おじさんも頑張る!~山の話あれこれ~ 吉安輝修

 最近は今までの常識を覆すようなことがやたらと多い。それも毎週のように何かが起こる。ニュースでは毎日のように過去に例がないとか、観測史上初めてなどと繰り返す。

 今まで経験したことのないような超広域災害を引き起こした豪雨の次は各地で連日、最高気温が更新され続けた。そしてまさかの東から西へと逆走する台風12号は復旧もままならない豪雨被災地をまさに逆なでするように通り過ぎていった。

 日本中で、いや、世界中で異変が続く。これが温暖化のせいならば、車は一家に1台、いや1人に1台の生活をし、真冬でも湯水のように重油をたいてビニールハウスを加温してトマトやキュウリが店頭に並んで当たり前。主食の米くらいと思っても、莫大なエネルギーを費やして地球の裏側からでも小麦を運んでパンやめんを食らう我らにも責任はある。

 自業自得と覚悟を決める時かとも思うのだが、世界にはきょうの食事さえままならない地域もあり、およそ石油や電気とは無縁の暮らしをしている彼らを巻き添えにするとなると、これほどの不公平は神仏が許すまいとも思う。
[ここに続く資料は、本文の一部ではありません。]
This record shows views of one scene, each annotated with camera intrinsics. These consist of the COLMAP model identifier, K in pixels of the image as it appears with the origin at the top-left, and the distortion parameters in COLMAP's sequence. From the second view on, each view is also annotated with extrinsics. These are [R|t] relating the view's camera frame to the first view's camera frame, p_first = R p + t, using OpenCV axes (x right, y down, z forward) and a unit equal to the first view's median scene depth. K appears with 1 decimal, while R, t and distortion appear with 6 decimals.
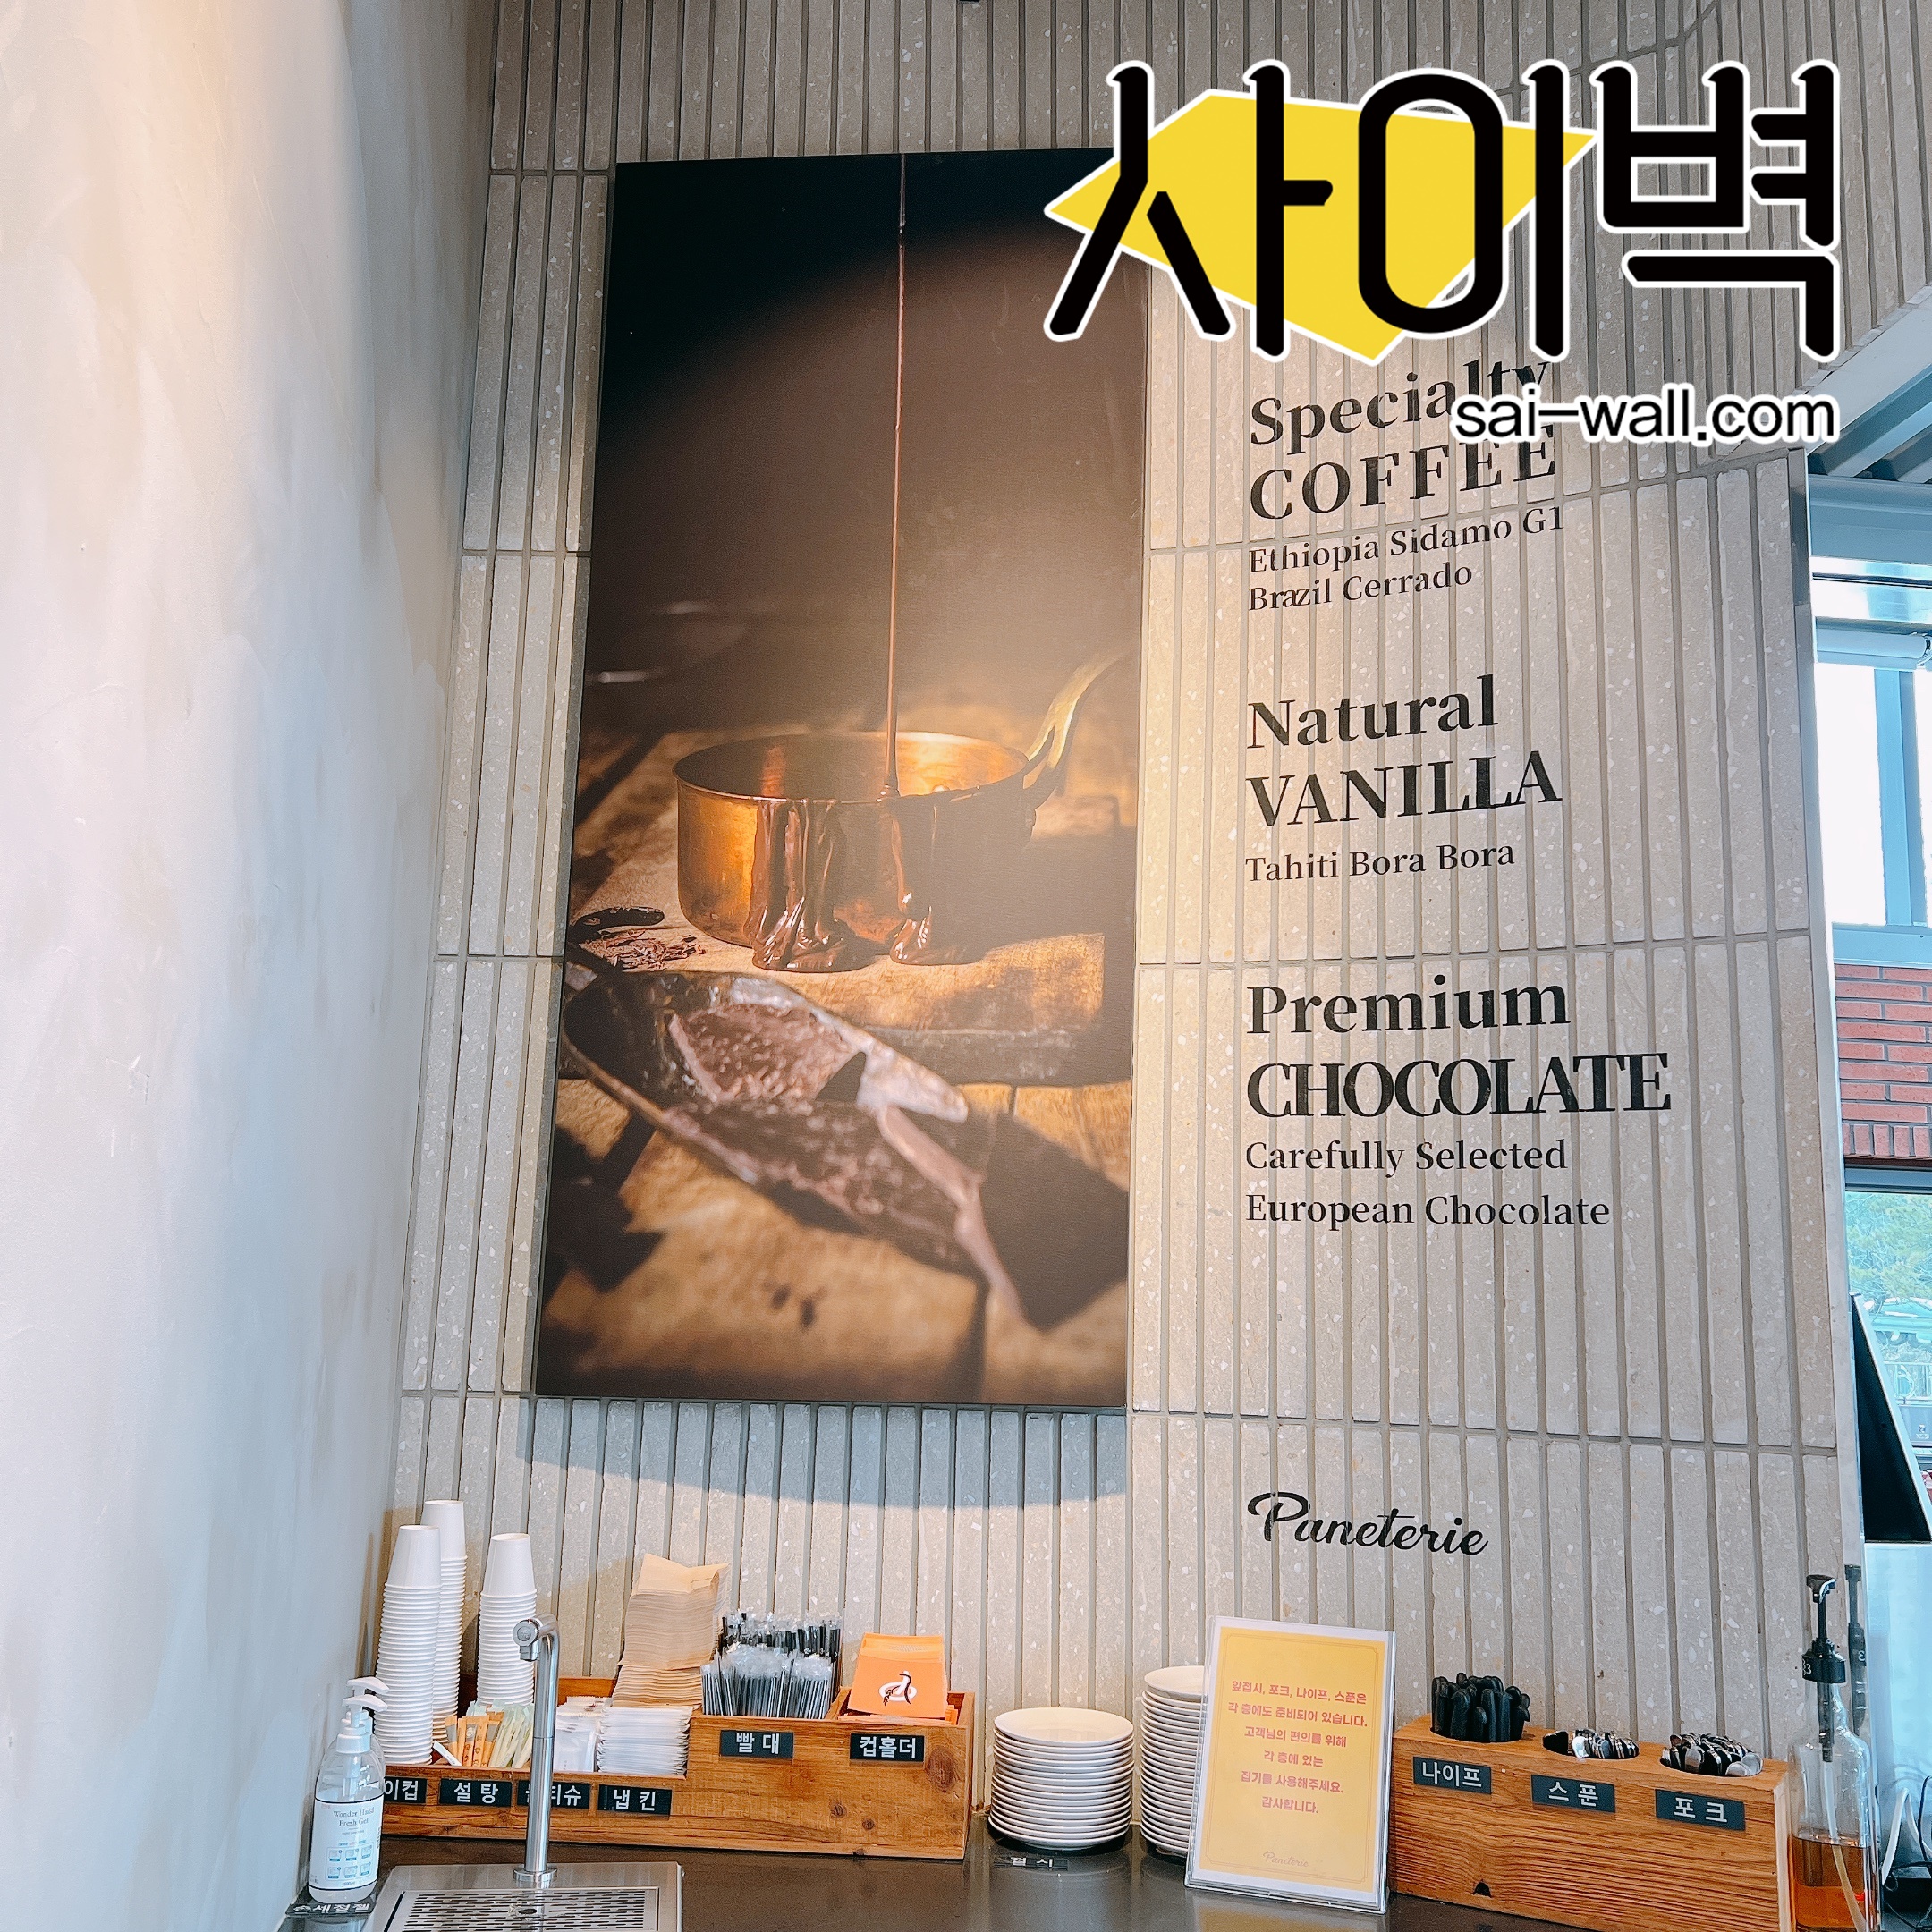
lens RADIAL K [[2021.2, 0, 966.0], [0, 2021.2, 966.0], [0, 0, 1]] dist [0.137180, -0.284233]
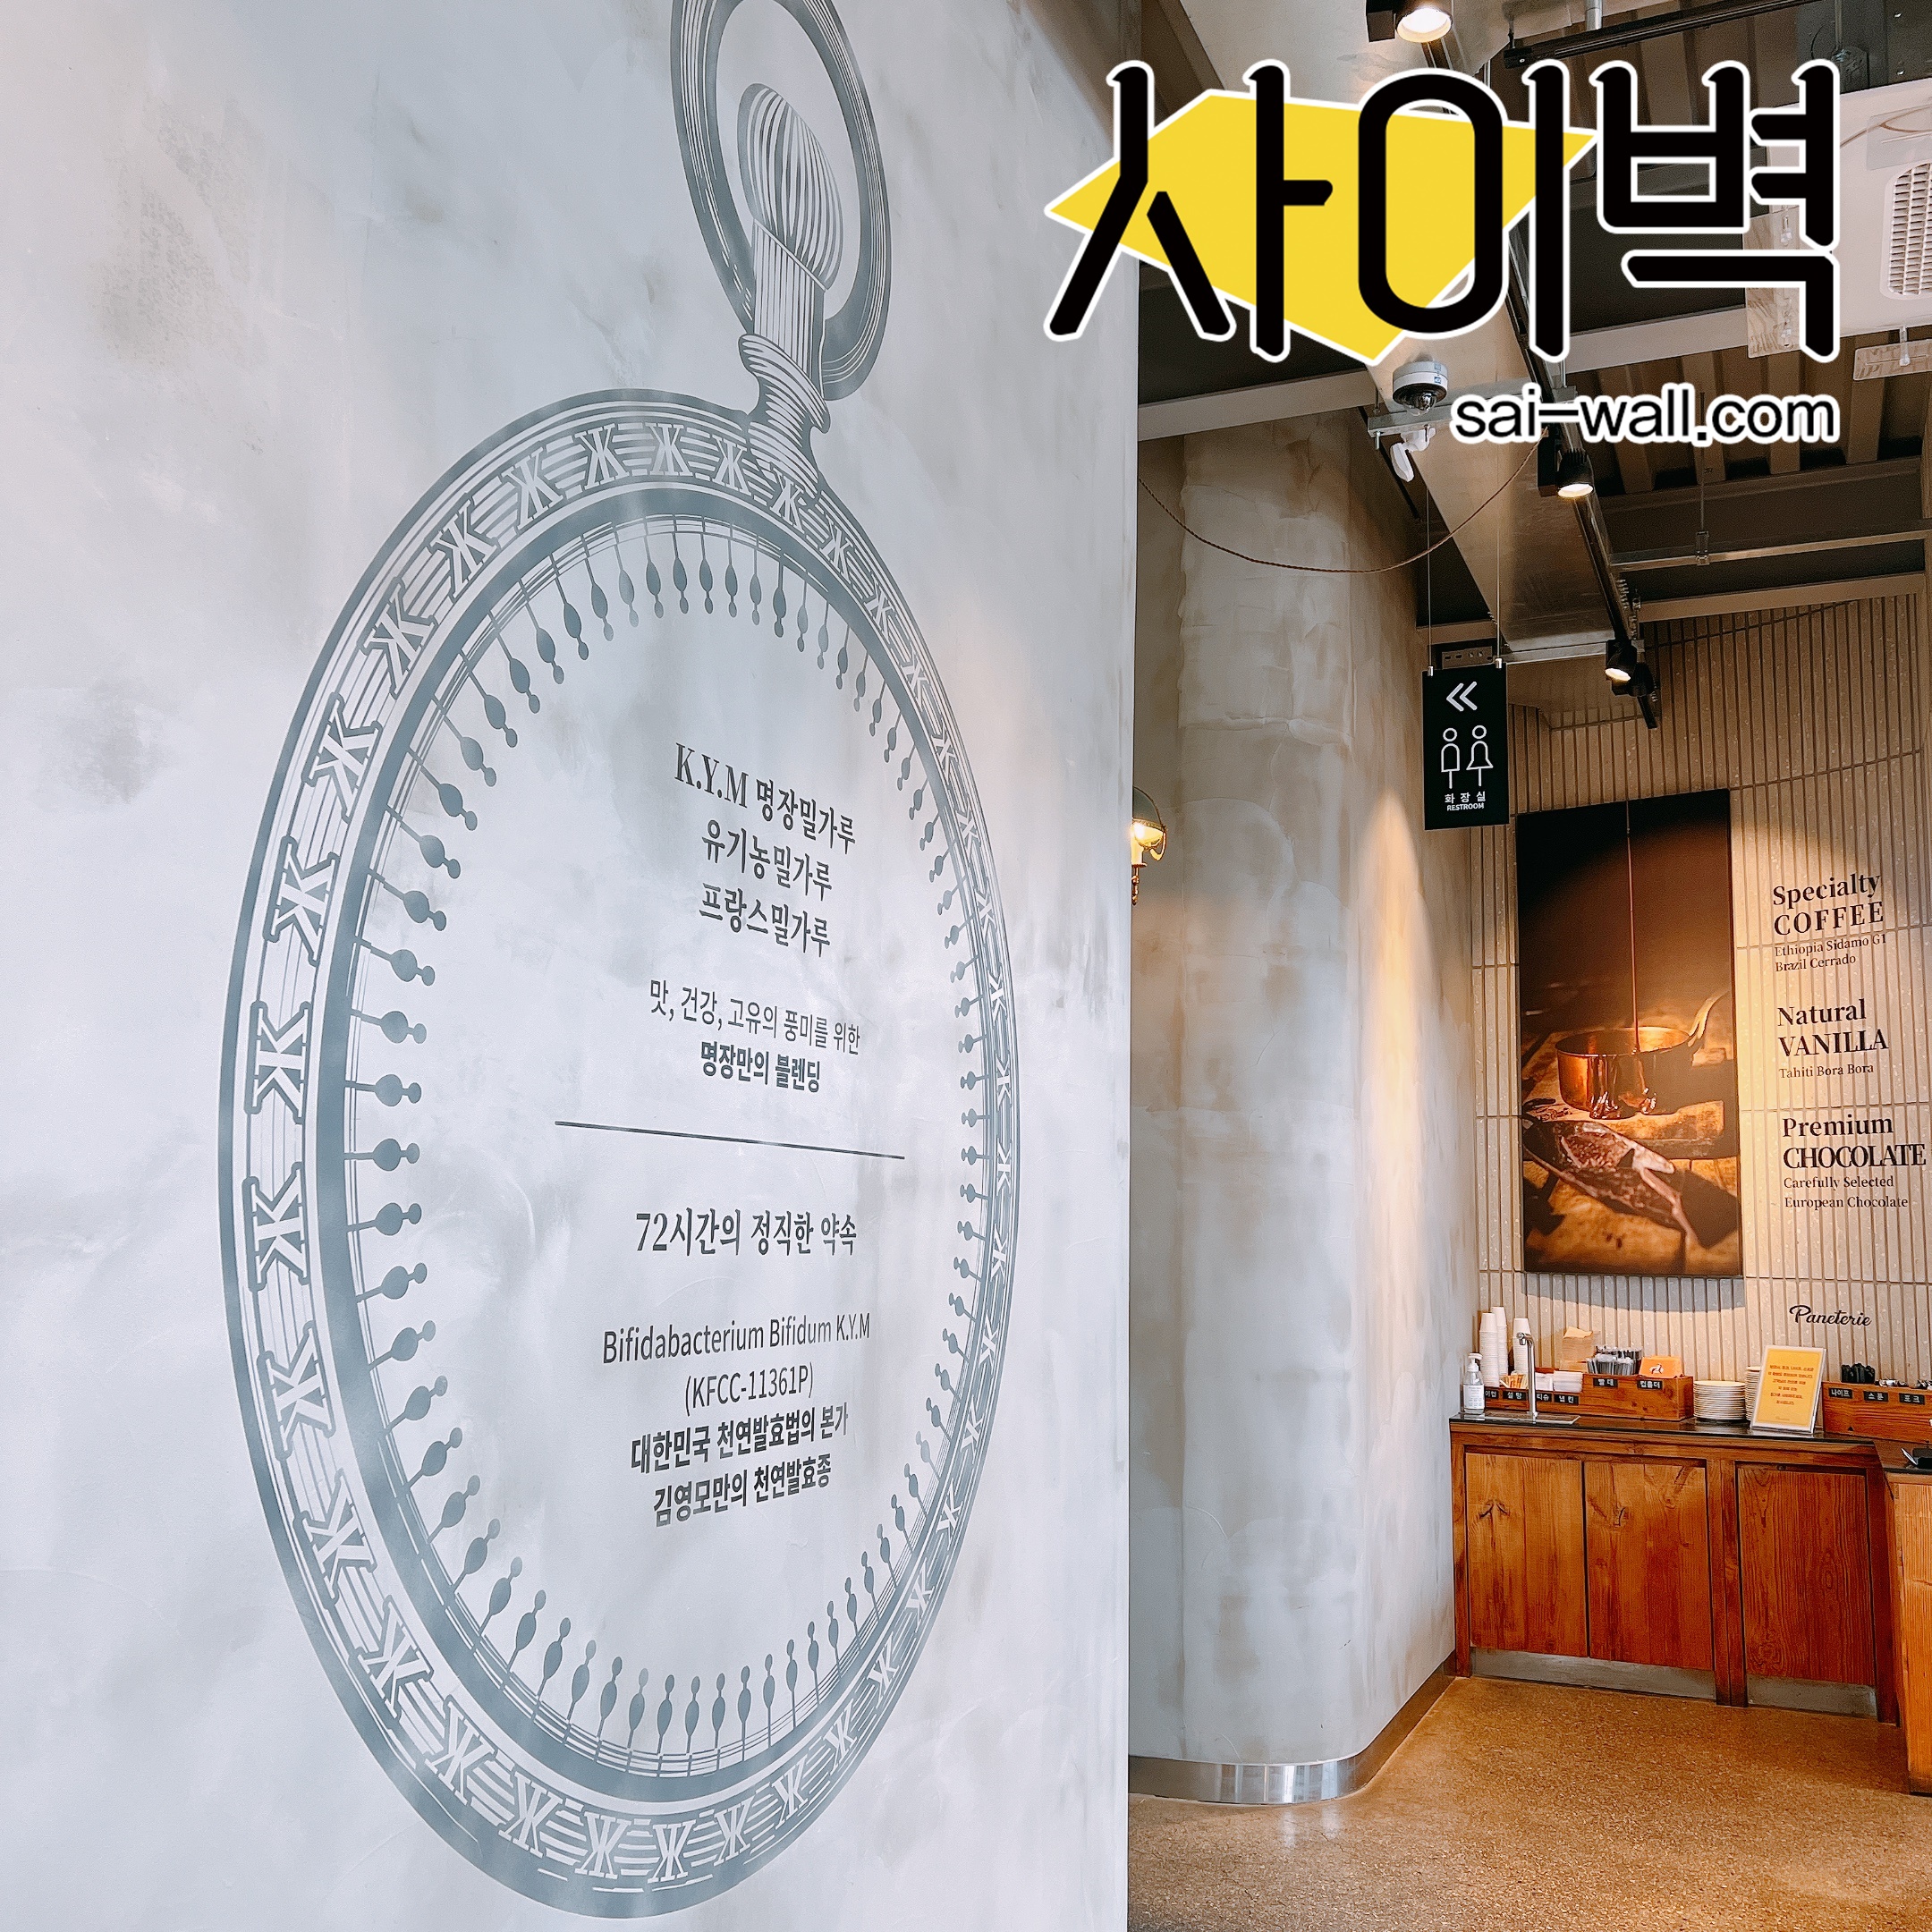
lens RADIAL K [[2021.2, 0, 966.0], [0, 2021.2, 966.0], [0, 0, 1]] dist [0.137180, -0.284233]
pose [[0.861949, -0.083121, -0.500135, 0.582711], [0.094858, 0.995489, -0.001966, -0.286903], [0.498042, -0.045748, 0.865945, -1.858367]]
 とはいうものの、煩悩に手足をつけて暮らす身では、やはり命は惜しい。家族やご近所の顔見知りが被災するのはやっぱり耐えられない。あらためて暮らし方を律せねばとも思うし、災難も防げるものなら何とかしたい。

 須金では数年前から毎月1回の頻度で防災に特化した定例会を開いている。今は11月に開催される防災訓練の話題が佳境だが、先日来の豪雨や台風の話題も外せない。特に川のはんらんについては熱を帯びる。

 くどくなるが、錦川の流域に暮らす我々は少なからず川の流れに敏感だ。特に上流にあるダムの存在は、例えは悪いが閻魔(えんま)様のような存在だと思っている。その采配一つで地獄行きか極楽行きかが分かれるからだ。

 閻魔様がダムのゲートを「エーイッ!」と大きく開けば下流の水位は一気に上がって田んぼも家も水につかる。逆に大雨の前に水位を下げてくれていれば何ごともなく平穏にすむ。俗世に住む我々凡人や愚人にはダムの水位と下流の流れを、天気を先読みして操作するなど及びもしないが、閻魔様なら数日先まで見越してきっとできるはず。

 もう一つの願いは凡人、愚人には川の水位など橋のたもとまで行ってこの目で見るまで知る由もないのだが、せめて須金に水位観測所がほしい。そうなれば、大雨の深夜に電灯片手に出歩かなくてもデータが得られる。

 ダムの上流や、うんと下流の広瀬や美川には設置されているのに、多くの人が暮らす須金にはないのが不思議だ。ひょっとして閻魔様は須金には人がいるのをご存じないのか。